### ESTRATTO DELLA PAGINA
= = = = = = =

Oggi il Capodanno è uno tra i momenti più attesi e carichi di aspettative attraverso il quale si saluta l’anno passato e si aspetta il sopraggiungere del nuovo, con l’augurio che sia migliore di quello precedente. In tutte le case della Sardegna la notte del 31 Dicembre si aspetta la mezzanotte per scambiarsi auguri e promesse.

Eppure fino al Medioevo il vero Capodanno sardo si festeggiava a Settembre che, non a caso, era chiamato “Cabudanni“, termine che deriva dal latino “caput anni”, ovvero, “inizio dell’anno”. La forte vocazione agropastorale dell’isola, unita al lungo periodo di dominazione bizantina, portò la Sardegna a seguire il calendario bizantino e non quello gregoriano. Nel calendario bizantino, infatti, l’anno iniziava il 1 Settembre e terminava il 31 Agosto, perciò l’intero mese venne chiamato “Cabudanni”.

= = = = = = =

### COSA FARE
**1.** Ritrascrivi dal testo sul Capodanno sardo il passo compreso tra «Oggi il Capodanno» e «auguri e promesse.», estremi inclusi.
**2.** Prosegui il testo sul Capodanno sardo a partire dalla sua ultima frase.

= = = = = = =

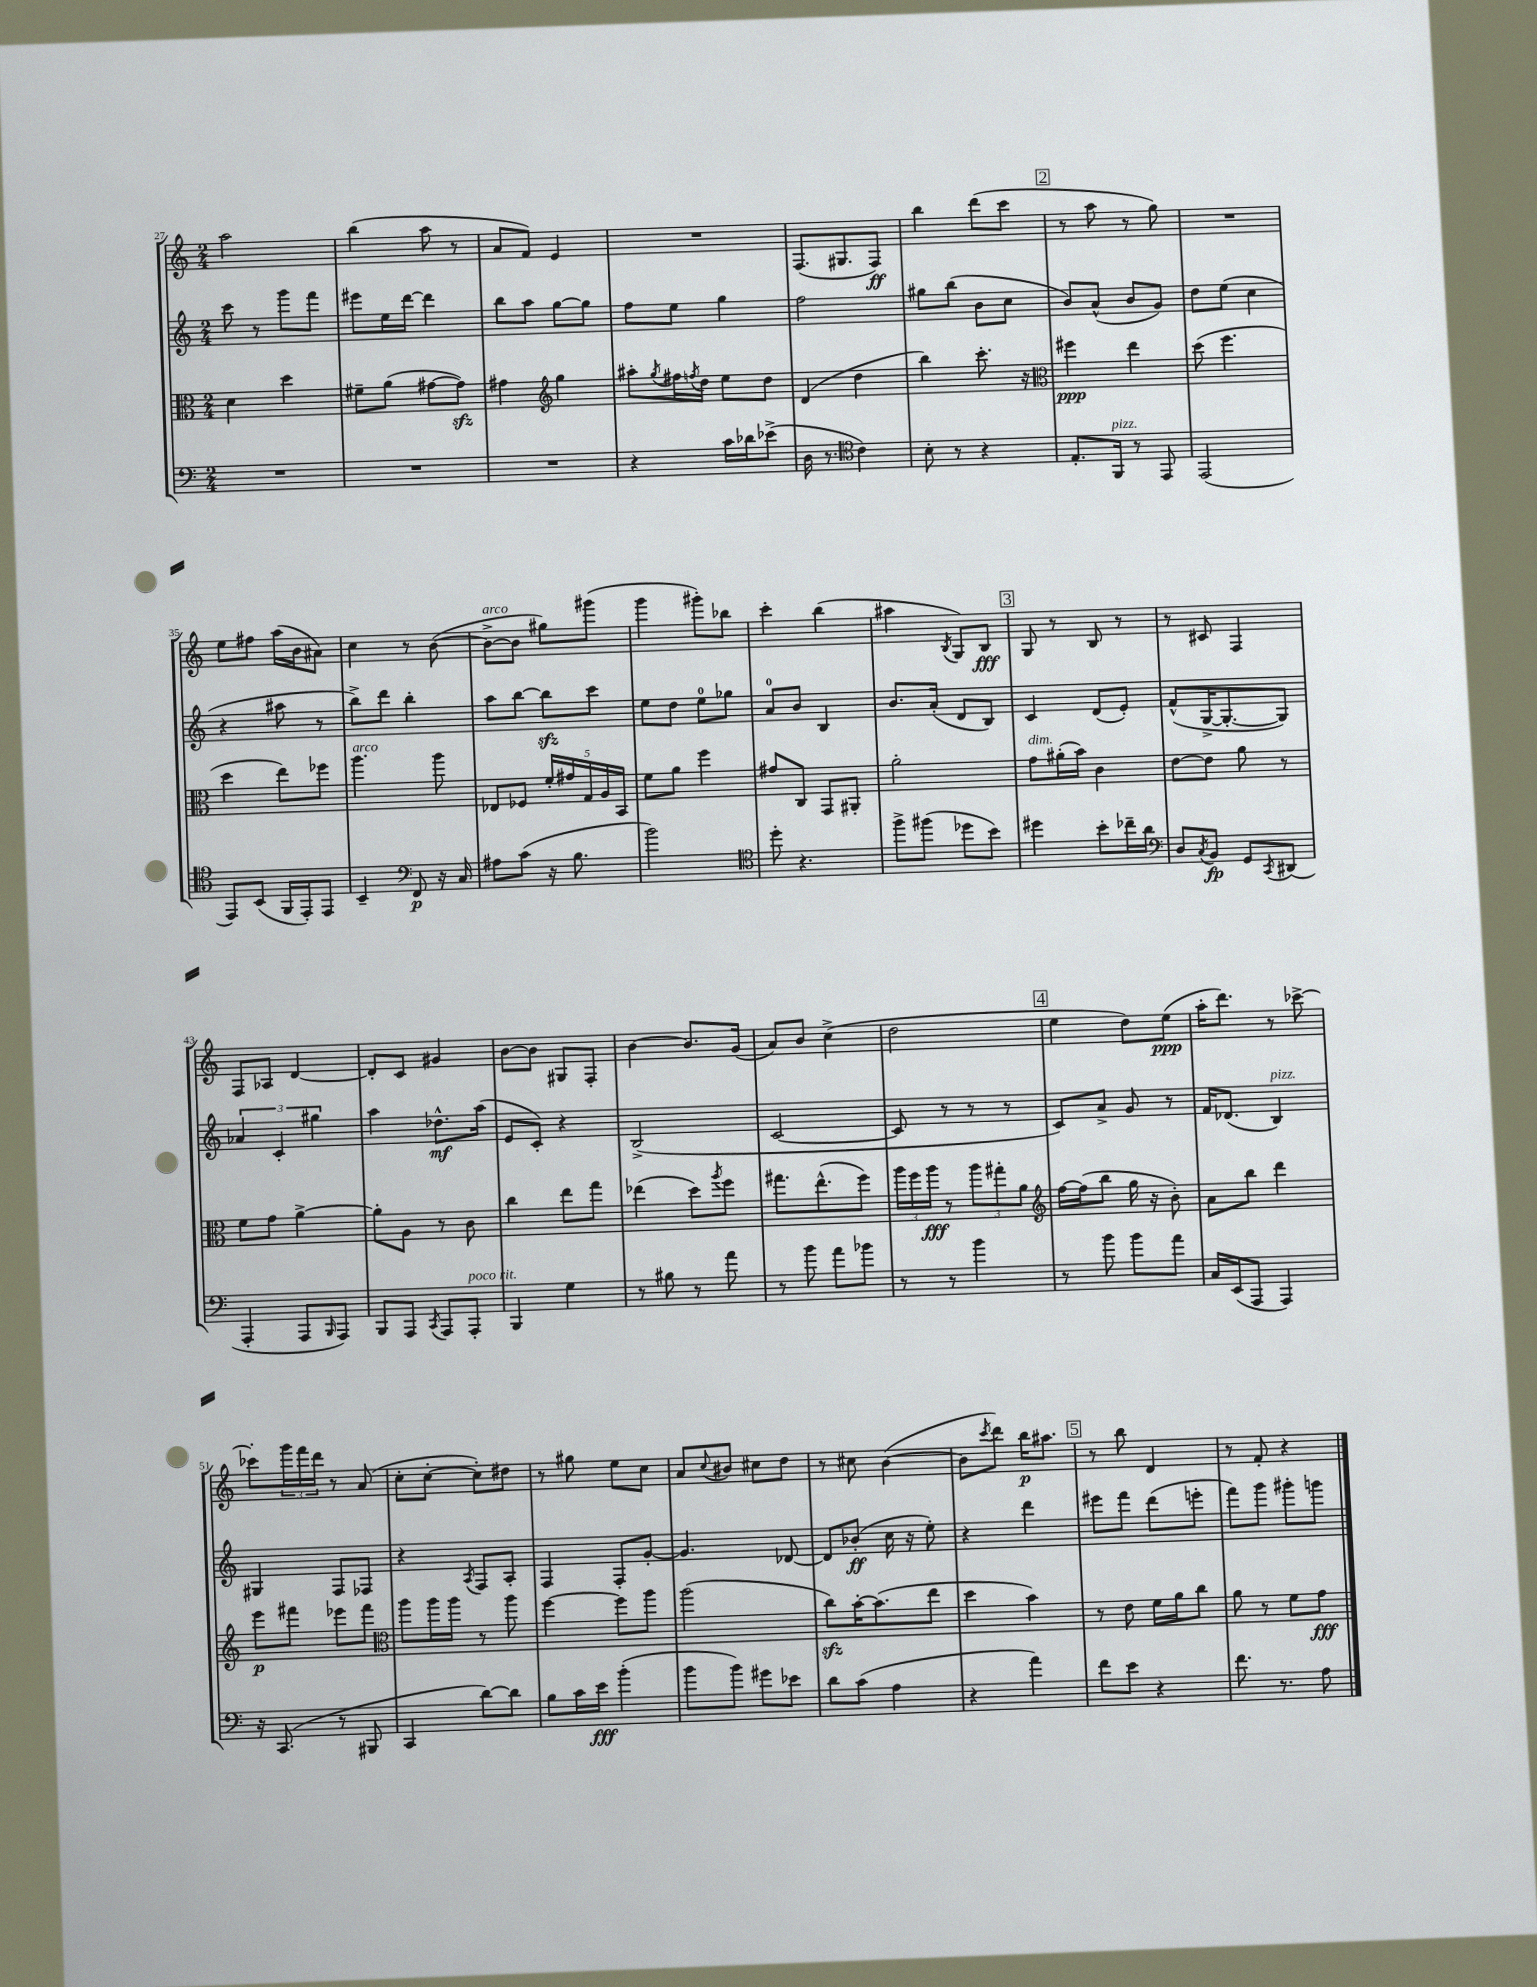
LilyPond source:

<<
\new StaffGroup <<
\new Staff = "s0" {
    \clef treble \key c \major \numericTimeSignature \time 2/4
    a''2 |
    b''4( a''8 r8 |
    a'8 f'8) e'4 |
    R2 |
    f8.( gis8. f8\ff) |
    b''4 d'''8( c'''8 |
    \mark \markup { \box "2" } r8 a''8 r8 g''8) |
    R2 |
    e''8 fis''8 a''16( b'16 ais'8) |
    c''4 r8 b'8~( |
    b'8~->^\markup { \italic "arco" } b'8 gis''8) gis'''8( |
    g'''4 gis'''8-.) bes''8 |
    c'''4-. b''4( |
    ais''4 \acciaccatura { b8 } g8) b8\fff |
    \mark \markup { \box "3" } g8 r8 b8 r8 |
    r8 cis'8 f4 |
    f8 aes8 d'4~ |
    d'8-. c'8 gis'4 |
    b'8~ b'8 gis8 f8-. |
    b'4~ b'8. g'16( |
    a'8) b'8 c''4->( |
    d''2 |
    \mark \markup { \box "4" } e''4 d''8) e''8\ppp( |
    a''16-. d'''8.) r8 ces'''8~-> |
    ces'''8-. \tuplet 3/2 { g'''16 f'''16 d'''16 } r8 a'8( |
    c''8-. c''8~-. c''8-.) dis''8 |
    r8 gis''8 e''8 c''8 |
    a'8 \appoggiatura { c''8 } bis'8 cis''8 d''8 |
    r8 cis''8 b'4~( |
    b'8 \acciaccatura { c'''8 } d'''8) b''16\p ais''8. |
    \mark \markup { \box "5" } r8 b''8 d'4 |
    r8 f'8-. r4 \bar "|." |
}
\new Staff = "s1" {
    \clef treble \key c \major \numericTimeSignature \time 2/4
    c'''8 r8 g'''8 f'''8 |
    eis'''8 e''16 d'''16~ d'''4 |
    b''8 a''8 g''8~ g''8 |
    f''8 e''8 g''4 |
    f''2 |
    gis''8 b''8( b'8 c''8 |
    \mark \markup { \box "2" } b'8) a'8-^( b'8 g'8) |
    d''8 e''8( c''4 |
    r4 ais''8 r8 |
    b''8->) d'''8 b''4-. |
    a''8 b''8~ b''8\sfz c'''8 |
    e''8 d''8 e''8-0 ges''8 |
    a'8-0 b'8 b4 |
    b'8. a'16-.( d'8 b8) |
    \mark \markup { \box "3" } c'4 d'8( e'8-.) |
    f'8-^( g16~-> g8.~-. g8) |
    \tuplet 3/2 { aes'4 c'4-. gis''4 } |
    a''4 des''8.-^\mf a''16( |
    e'8 c'8-.) r4 |
    b2->( |
    c'2~ |
    c'8 r8 r8 r8 |
    \mark \markup { \box "4" } c'8) a'8-> g'8 r8 |
    f'16 des'8.( b4^\markup { \italic "pizz." }) |
    gis4 f8 fes8 |
    r4 \acciaccatura { a8 } f8 a8-. |
    f4 f8-. g'8~-. |
    g'4. des'8~ |
    des'8 bes'8-.\ff( c''16 r16 e''8-.) |
    r4 d'''4 |
    \mark \markup { \box "5" } eis'''8 f'''8 d'''8( e'''8-. |
    f'''8) g'''8 gis'''8-. g'''8 \bar "|." |
}
\new Staff = "s2" {
    \clef alto \key c \major \numericTimeSignature \time 2/4
    d'4 d''4 |
    fis'8-- a'8( gis'8~ gis'8\sfz) |
    gis'4 \clef treble g''4 |
    ais''8-. \acciaccatura { g''8 } fis''16 \acciaccatura { f''8 } d''16 e''8 d''8 |
    d'4( d''4 |
    b''4) c'''8.-. r16 |
    \mark \markup { \box "2" } \clef alto fis''4\ppp e''4 |
    d''8( f''4. |
    d''4 e''8) fes''8 |
    a''4.^\markup { \italic "arco" } a''8 |
    ees8 fes8 \tuplet 5/4 { f'16-. gis'16 g16 a16 b,16 } |
    f'8 a'8 f''4 |
    gis'8 c8 g,8 ais,8-. |
    a'2-. |
    \mark \markup { \box "3" } g'8^\markup { \italic "dim." } ais'16-.( b'16) c'4 |
    e'8~ e'8 a'8 r8 |
    f'8 g'8 a'4~-> |
    a'8-. a8 r8 c'8 |
    c''4 e''8 g''8 |
    ees''4( d''8) \acciaccatura { a''8 } f''8 |
    gis''8. e''8.-^( f''8) |
    \tuplet 3/2 { a''16 f''16 a''16\fff } r8 \tuplet 3/2 { a''8 gis''8-. a'8 } |
    \mark \markup { \box "4" } \clef treble f''16~ f''16( b''8 g''16 r16 b'8-.) |
    a'8 b''8 d'''4 |
    e'''8\p fis'''8 ees'''8 fis'''8 |
    \clef alto a''8 a''16 a''16 r8 a''8 |
    f''4~ f''8 a''8 |
    a''2( |
    c''8\sfz) b'16~-. b'8.( e''8 |
    d''4 b'4) |
    \mark \markup { \box "5" } r8 e'8 f'16 a'16 c''8 |
    a'8 r8 f'8 g'8\fff \bar "|." |
}
\new Staff = "s3" {
    \clef bass \key c \major \numericTimeSignature \time 2/4
    R2 |
    R2 |
    R2 |
    r4 c'16 des'16 ees'8->( |
    d16 r8. \clef tenor c'4) |
    b8-. r8 r4 |
    \mark \markup { \box "2" } e8.-. f,16^\markup { \italic "pizz." } r8 e,8 |
    e,2( |
    e,8) b,8( f,16 e,16-.) e,8 |
    b,4-- \clef bass f,8\p r16 c16 |
    ais8 c'8( r16 b8. |
    b'2) |
    \clef tenor d''8-. r4. |
    f''8-> fis''8( des''8 b'8) |
    \mark \markup { \box "3" } dis''4 b'8-. ces''16-- a'16 |
    \clef bass d8 \acciaccatura { c8 } b,8\fp g,8 \acciaccatura { c,8 } dis,8( |
    a,,4-. a,,8 \grace { b,,16 } a,,8) |
    b,,8 a,,8 \acciaccatura { c,8 } a,,8 a,,8-.^\markup { \italic "poco rit." } |
    b,,4 g4 |
    r8 bis8 r8 a'8 |
    r8 b'8 a'8 bes'8 |
    r8 r8 b'4 |
    \mark \markup { \box "4" } r8 b'8 b'8 a'8 |
    c16 e,16( a,,8 a,,4) |
    r16 c,8.( r8 bis,,8 |
    c,4 d'8~) d'8 |
    b8 c'16 e'16\fff b'4-.( |
    b'8 b'8) gis'8 ees'8 |
    d'8 c'8( a4 |
    r4 a'4) |
    \mark \markup { \box "5" } f'8 e'8 r4 |
    f'8. r8. a8 \bar "|." |
}
>>
>>
\layout { \context { \Score currentBarNumber = #27 } }
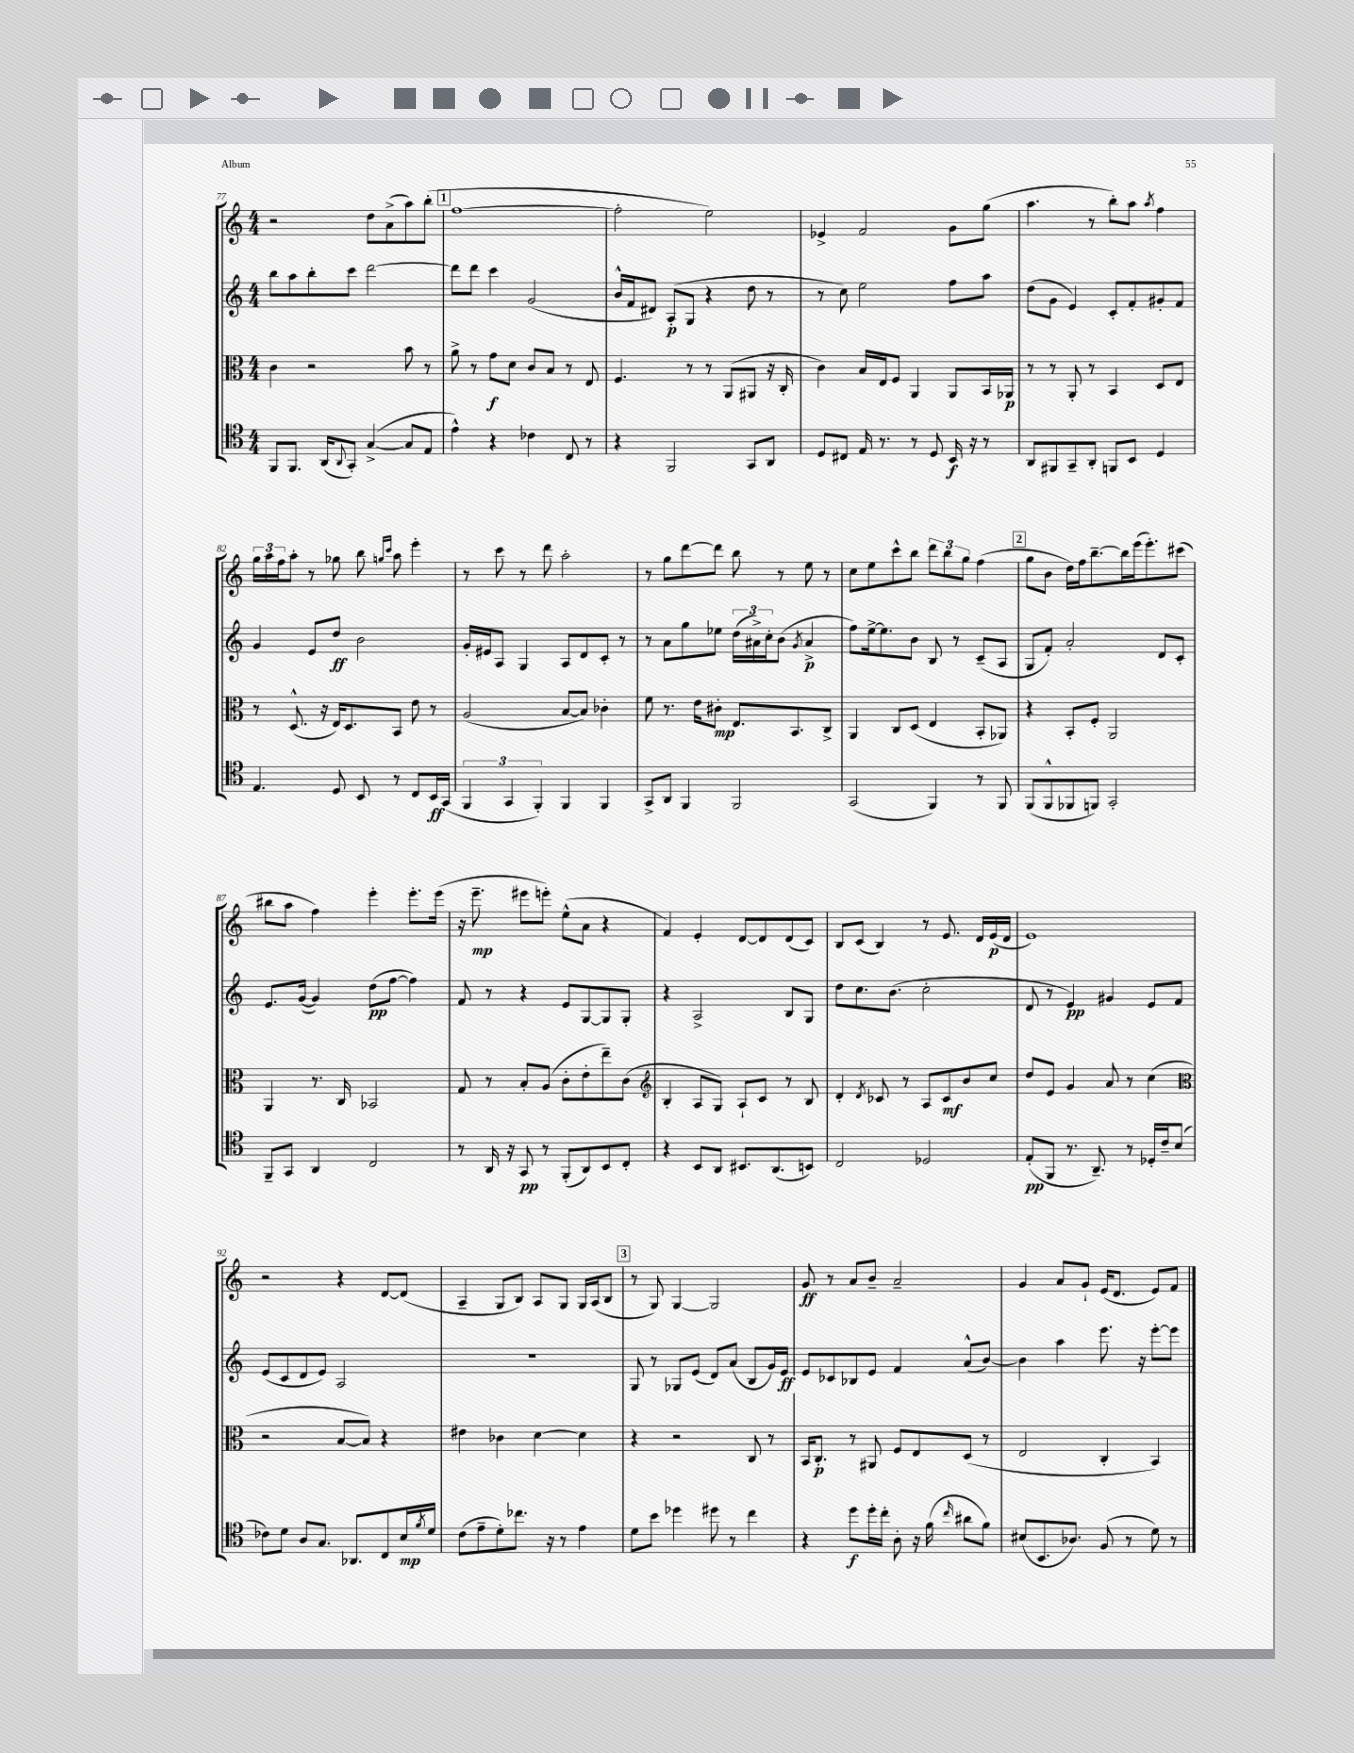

= = = = = = =

### RISPOSTE AI COMPITI
**1.**
Oggi il Capodanno è uno tra i momenti più attesi e carichi di aspettative attraverso il quale si saluta l’anno passato e si aspetta il sopraggiungere del nuovo, con l’augurio che sia migliore di quello precedente. In tutte le case della Sardegna la notte del 31 Dicembre si aspetta la mezzanotte per scambiarsi auguri e promesse.

**2.**
A Settembre, inoltre, si svolgeva l’ultimo ciclo delle attività agricole e pastorali – in particolare la coltivazione di cereali – che precedeva il lungo periodo di quiescenza invernale della Natura. Da sempre, quindi, era il legame con la terra a condizionare notevolmente i ritmi della vita e le tradizioni del popolo sardo.

Ma sebbene il Capodanno non sia mai stata una festa particolarmente sentita, ad esso sono legate alcune usanze e tradizioni il cui scopo era quello di essere ben auguranti. Naturalmente l’immancabile mix tra cristianesimo e paganesimo ha fatto si che queste usanze si differenziassero da parte a parte.
Conosciamo molte di queste usanze grazie ai racconti di Grazia Deledda, che ha saputo tramandare un mondo antico e “primitivo” fatto di credenze popolari, riti e leggende che altrimenti, forse, sarebbero andate perse.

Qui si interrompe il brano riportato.